Polri Bongkar Sindikat Penjualan BBM Subsidi dengan Barcode Palsu dan Surat Rekomendasi Fiktif
Jakarta – BUSERMEDIAINVESTIGASI.ID-Tim Direktorat Tindak Pidana Tertentu (Dirtipidter) Bareskrim Polri berhasil mengungkap praktik ilegal penjualan solar bersubsidi menggunakan barcode palsu dan surat rekomendasi fiktif di dua wilayah berbeda, yaitu Tuban, Jawa Timur, dan Karawang, Jawa Barat.
Direktur Dirtipidter Bareskrim Polri, Brigjen Pol Nunung Syaifuddin, mengungkapkan bahwa pengungkapan kasus ini berawal dari laporan masyarakat terkait dugaan penyalahgunaan BBM subsidi.
Berdasarkan informasi tersebut, penyidik melakukan penyelidikan dan menangkap delapan tersangka yang diduga terlibat dalam praktik ilegal ini.
Untuk modus barcode palsu kami temukan di Tuban, sementara modus penggunaan surat rekomendasi terjadi di Karawang," ujar Brigjen Nunung dalam konferensi pers di Bareskrim Mabes Polri, Kamis (6/3).
Modus Operandi di Tuban
Di Tuban, tiga tersangka berinisial BC, K, dan J menggunakan satu unit kendaraan Isuzu Panther untuk mengambil solar subsidi secara berulang di SPBU.
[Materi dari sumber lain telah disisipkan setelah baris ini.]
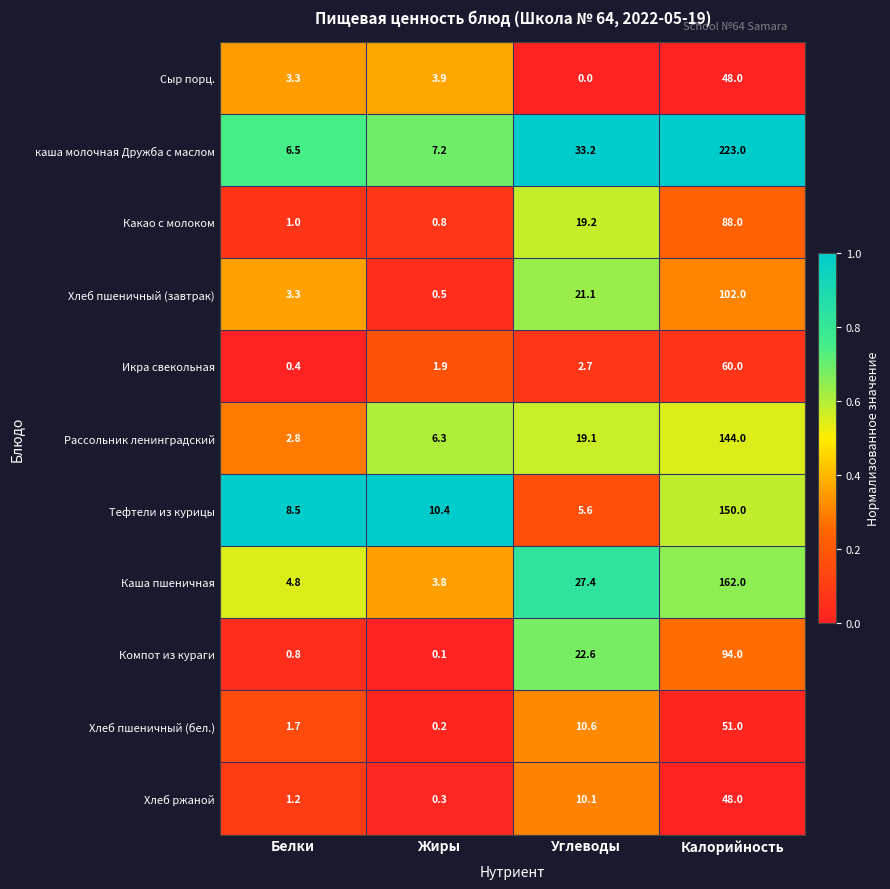

What is the total value across all series at Калорийность?

1170.0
Mereka memanfaatkan 45 barcode palsu yang berbeda agar bisa membeli solar dalam jumlah besar. BBM tersebut kemudian disimpan di gudang sebelum dijual kembali dengan harga lebih tinggi.
Kegiatan ini sudah berlangsung selama lima bulan dan menyebabkan kerugian negara yang signifikan," tambah Nunung.
Modus Operandi di Karawang
Sementara itu, di Karawang, lima tersangka berinisial LA, HB, S, AS, dan E menggunakan surat rekomendasi pembelian solar untuk petani dan warga desa.
Surat tersebut kemudian digunakan untuk mendapatkan barcode MyPertamina, yang dikumpulkan dan dipakai untuk membeli solar subsidi dalam jumlah besar.
Setelah dikumpulkan di sebuah gudang, BBM tersebut dijual kembali dengan harga lebih mahal dibandingkan harga subsidi. Modus ini telah berlangsung selama satu tahun.
Harga subsidi per liter Rp6.800, namun mereka menjualnya Rp8.600 per liter," ungkap Brigjen Nunung.
Akibat perbuatan para tersangka, negara mengalami kerugian hingga Rp4,4 miliar.
Para pelaku dijerat dengan Pasal 40 angka 9 Undang-Undang Nomor 6 Tahun 2023 tentang Cipta Kerja, serta Pasal 55 Undang-Undang Nomor 22 Tahun 2001 tentang Minyak dan Gas Bumi.
Mereka terancam hukuman maksimal enam tahun penjara dan denda hingga Rp60 miliar.
Kami mengimbau masyarakat untuk melaporkan jika menemukan indikasi penyalahgunaan BBM subsidi agar praktik ilegal ini bisa segera ditindak," tutup Nunung.